The next speaker was Ann-Marie Bandfield, a Marion County Health and Human Services Program Manager for many behavioral and mental health areas. She said Marion County has a 24/7 walk-in crisis center. Here's an excerpt from the center's web page.
At least one Qualified Mental Health Professional (QMHP) is on duty at all times to provide face-to-face assessments and crisis counseling. We also provide telephone triage, support, and referral. This service is provided on a first come-first served basis. Most of this work is done at the crisis center itself, but a large number of assessments also occur at the emergency room of Salem Hospital.
The last speaker was Heather Jefferis, Executive Director for the Council for Behavioral Health which helps support behavioral health workers in Oregon. She said it was great that health insurance now has to pay for mental health care.
However, Medicare rates haven't increased in 18 years. And Jefferis said that Oregon is far below the number of substance abuse and inpatient supportive housing beds that are needed.
In the Q&A part of the program, someone asked the speakers if a universal single payer health care system would help with Oregon's mental health crisis. Each of them said that it would, though Rep. Nosse was skeptical that such a plan is politically feasible in our state.
I got to ask a question.
I said that when I was diagnosed with a major depressive episode -- meaning I was super depressed, which is much worse than merely being deeply sad -- I contacted every psychiatrist in Salem. None were taking new patients. Some didn't even have a waiting list. I was told that I'd have to wait months to see someone. And I had Medicare Advantage insurance.
But I noted that people in my situation weren't talked about by the speakers today.
I said that people with insurance still have big problems getting mental health care due to a shortage of providers. (Eventually I learned that my Salem Health primary care physician's office had a psychiatric nurse practitioner on the staff, who saw me fairly quickly, prescribed an antidepressant, and saw me every week or two for several months until my depression had lifted.)
Rep. Nosse said my comments were right on, and that the legislature wasn't focused on the plight of insured people like me.
When the program was over I spoke with several people. The program chair told me that in getting background info for his introductory remarks, he learned that half the counties in the United States don't have a psychiatrist.
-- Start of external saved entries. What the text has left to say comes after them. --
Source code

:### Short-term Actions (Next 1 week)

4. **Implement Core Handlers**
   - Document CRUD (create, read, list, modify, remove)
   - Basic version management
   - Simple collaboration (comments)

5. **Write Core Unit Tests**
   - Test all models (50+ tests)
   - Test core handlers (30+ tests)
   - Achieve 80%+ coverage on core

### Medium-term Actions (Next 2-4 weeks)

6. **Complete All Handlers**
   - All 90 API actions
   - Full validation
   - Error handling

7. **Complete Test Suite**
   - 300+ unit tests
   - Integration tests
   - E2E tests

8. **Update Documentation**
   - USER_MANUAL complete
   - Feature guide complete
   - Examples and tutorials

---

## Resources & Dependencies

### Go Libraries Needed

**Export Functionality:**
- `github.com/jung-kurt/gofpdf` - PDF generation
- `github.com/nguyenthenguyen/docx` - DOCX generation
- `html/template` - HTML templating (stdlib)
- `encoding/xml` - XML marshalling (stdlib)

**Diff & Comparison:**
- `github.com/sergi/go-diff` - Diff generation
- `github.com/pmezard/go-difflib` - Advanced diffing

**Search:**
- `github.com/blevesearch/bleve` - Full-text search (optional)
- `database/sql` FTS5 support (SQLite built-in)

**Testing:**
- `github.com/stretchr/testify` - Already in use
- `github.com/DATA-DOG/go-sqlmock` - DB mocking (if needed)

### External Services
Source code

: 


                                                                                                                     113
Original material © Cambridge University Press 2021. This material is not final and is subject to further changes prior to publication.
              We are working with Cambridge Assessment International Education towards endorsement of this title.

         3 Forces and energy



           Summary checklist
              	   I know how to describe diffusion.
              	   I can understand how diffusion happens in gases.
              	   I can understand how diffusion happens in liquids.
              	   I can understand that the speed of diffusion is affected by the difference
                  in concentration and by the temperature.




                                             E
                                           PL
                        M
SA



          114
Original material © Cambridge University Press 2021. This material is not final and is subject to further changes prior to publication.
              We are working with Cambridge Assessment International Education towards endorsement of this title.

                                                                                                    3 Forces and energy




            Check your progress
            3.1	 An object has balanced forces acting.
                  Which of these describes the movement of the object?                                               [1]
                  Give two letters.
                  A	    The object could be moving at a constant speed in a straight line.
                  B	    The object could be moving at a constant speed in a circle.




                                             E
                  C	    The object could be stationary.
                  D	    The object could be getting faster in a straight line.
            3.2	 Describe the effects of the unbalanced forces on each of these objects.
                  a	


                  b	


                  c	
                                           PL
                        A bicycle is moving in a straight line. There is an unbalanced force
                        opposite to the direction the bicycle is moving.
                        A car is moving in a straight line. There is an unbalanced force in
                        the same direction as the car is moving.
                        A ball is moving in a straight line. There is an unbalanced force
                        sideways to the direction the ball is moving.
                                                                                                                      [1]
And most psychiatrists don't take Medicare patients because Medicare pays so little for mental health care.
I also spoke with a psychiatric nurse practitioner who said that any doctor can prescribe antidepressants. True. But my wife, a retired psychotherapist, tells me that primary care doctors aren't as knowledgeable about managing psychiatric drugs, which is why she urged me to try to find a psychiatrist when I was depressed.